Another notable takeaway from the forecast was that as businesses chose rental over ownership, the construction and industrial equipment (CIE) rental penetration rate increased for the fourth year in a row. It increased to 57 percent in 2024, which was higher than the pre-pandemic peak.

In Canada, the ARA says the industry rounded out 2024 with $5.73 billion in revenue, a 6.1 percent growth over 2023. According to the ARA’s forecast, the Canadian construction and general tool rental industry is projected to total $5.95 billion, a 3.7 percent growth. Unlike the U.S., the Canadian rental industry is projected to grow 7.2 percent and 6.7 percent in 2026 and 2027.

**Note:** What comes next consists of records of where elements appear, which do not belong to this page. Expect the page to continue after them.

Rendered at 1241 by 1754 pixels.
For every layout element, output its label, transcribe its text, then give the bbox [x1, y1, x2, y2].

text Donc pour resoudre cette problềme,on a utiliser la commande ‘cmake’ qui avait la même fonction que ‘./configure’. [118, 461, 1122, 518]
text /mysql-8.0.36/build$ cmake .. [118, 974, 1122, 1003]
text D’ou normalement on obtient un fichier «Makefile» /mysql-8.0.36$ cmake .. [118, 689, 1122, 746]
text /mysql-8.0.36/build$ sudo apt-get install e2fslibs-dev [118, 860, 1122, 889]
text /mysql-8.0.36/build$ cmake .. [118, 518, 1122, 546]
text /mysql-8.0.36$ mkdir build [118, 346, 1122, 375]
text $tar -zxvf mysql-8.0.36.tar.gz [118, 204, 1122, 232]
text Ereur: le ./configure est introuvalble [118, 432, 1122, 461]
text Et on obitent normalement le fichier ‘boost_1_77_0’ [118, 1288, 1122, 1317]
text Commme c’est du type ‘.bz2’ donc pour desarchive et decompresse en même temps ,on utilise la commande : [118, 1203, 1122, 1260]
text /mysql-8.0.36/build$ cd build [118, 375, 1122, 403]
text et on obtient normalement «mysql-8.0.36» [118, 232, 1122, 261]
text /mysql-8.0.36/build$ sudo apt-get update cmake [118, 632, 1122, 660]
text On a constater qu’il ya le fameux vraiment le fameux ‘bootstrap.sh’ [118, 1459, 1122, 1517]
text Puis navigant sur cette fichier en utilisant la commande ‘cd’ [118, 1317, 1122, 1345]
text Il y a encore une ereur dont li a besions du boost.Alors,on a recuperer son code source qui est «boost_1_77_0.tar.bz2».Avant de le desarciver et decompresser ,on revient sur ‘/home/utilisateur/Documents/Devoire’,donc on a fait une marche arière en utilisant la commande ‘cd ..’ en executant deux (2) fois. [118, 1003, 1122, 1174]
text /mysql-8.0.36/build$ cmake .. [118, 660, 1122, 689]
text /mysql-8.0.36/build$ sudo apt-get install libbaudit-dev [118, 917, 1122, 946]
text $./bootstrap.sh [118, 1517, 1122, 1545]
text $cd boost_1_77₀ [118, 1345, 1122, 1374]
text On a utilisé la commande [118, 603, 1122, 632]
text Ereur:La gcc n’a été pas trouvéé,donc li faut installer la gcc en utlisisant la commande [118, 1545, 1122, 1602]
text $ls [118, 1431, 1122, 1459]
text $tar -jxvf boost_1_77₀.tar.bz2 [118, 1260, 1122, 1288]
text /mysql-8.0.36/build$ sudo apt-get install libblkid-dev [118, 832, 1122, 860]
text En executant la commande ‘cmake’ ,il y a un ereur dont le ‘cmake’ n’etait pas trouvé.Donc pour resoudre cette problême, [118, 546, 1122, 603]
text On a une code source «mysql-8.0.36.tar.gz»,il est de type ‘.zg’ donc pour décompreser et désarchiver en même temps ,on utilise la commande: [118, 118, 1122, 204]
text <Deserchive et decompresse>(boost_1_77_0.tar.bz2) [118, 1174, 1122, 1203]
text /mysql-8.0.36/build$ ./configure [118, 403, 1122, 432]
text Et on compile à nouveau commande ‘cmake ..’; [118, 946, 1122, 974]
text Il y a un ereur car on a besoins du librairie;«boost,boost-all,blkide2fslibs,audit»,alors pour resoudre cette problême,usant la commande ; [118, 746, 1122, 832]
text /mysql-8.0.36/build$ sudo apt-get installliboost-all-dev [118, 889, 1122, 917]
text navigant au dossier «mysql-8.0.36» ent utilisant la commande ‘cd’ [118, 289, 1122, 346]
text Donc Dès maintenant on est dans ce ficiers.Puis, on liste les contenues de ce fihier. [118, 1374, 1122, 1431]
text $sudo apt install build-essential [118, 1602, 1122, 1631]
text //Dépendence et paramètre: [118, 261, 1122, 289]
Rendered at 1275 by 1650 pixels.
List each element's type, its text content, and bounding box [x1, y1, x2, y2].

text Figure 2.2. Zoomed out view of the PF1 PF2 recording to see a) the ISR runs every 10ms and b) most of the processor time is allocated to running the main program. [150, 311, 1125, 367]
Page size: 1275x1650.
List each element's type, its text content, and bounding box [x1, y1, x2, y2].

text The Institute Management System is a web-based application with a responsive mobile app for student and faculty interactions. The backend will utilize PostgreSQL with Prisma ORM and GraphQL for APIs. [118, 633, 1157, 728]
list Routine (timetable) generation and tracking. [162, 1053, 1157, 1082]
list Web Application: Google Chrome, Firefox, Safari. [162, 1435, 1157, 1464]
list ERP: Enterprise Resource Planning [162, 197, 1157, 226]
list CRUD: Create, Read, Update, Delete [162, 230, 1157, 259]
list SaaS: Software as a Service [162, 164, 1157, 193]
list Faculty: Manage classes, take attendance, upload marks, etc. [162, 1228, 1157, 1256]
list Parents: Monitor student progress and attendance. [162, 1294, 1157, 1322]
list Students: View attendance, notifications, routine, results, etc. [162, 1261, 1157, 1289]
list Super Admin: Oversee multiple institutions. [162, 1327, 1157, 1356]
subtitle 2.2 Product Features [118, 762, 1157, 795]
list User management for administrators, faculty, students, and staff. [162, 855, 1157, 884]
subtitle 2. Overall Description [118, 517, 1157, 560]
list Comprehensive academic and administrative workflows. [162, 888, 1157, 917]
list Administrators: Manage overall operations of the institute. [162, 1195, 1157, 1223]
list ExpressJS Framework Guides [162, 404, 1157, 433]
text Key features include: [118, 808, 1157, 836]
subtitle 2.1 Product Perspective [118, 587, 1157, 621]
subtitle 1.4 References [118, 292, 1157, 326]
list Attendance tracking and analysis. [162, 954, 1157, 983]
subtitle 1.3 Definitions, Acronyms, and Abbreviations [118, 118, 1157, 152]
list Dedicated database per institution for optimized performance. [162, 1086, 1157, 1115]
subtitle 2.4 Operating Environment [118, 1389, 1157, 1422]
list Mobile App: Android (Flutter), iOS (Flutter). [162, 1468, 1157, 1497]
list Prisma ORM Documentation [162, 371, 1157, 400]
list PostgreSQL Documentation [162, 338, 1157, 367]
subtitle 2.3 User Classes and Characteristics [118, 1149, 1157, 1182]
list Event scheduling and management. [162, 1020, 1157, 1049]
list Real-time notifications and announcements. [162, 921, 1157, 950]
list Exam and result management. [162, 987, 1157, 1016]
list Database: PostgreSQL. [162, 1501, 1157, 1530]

“Equipment rental penetration hit a record in the past quarter as rental customers continue to accept the solutions provided by rental companies,” says Tom Doyle, ARA vice president, program development. “For 2025, while the forecast calls for growth in the equipment segment, that growth softens. Our quarterly ARA member surveys confirmed they expect growth in Q1 of 2025.”

In its press release, the ARA also shared industry contributions to key economic metrics. For example, the equipment rental industry directly, indirectly or induced supplies 666,000 jobs in the U.S. The association noted that the industry provides $47.4 billion in wages and contributes $115 billion in GDP, directly and indirectly.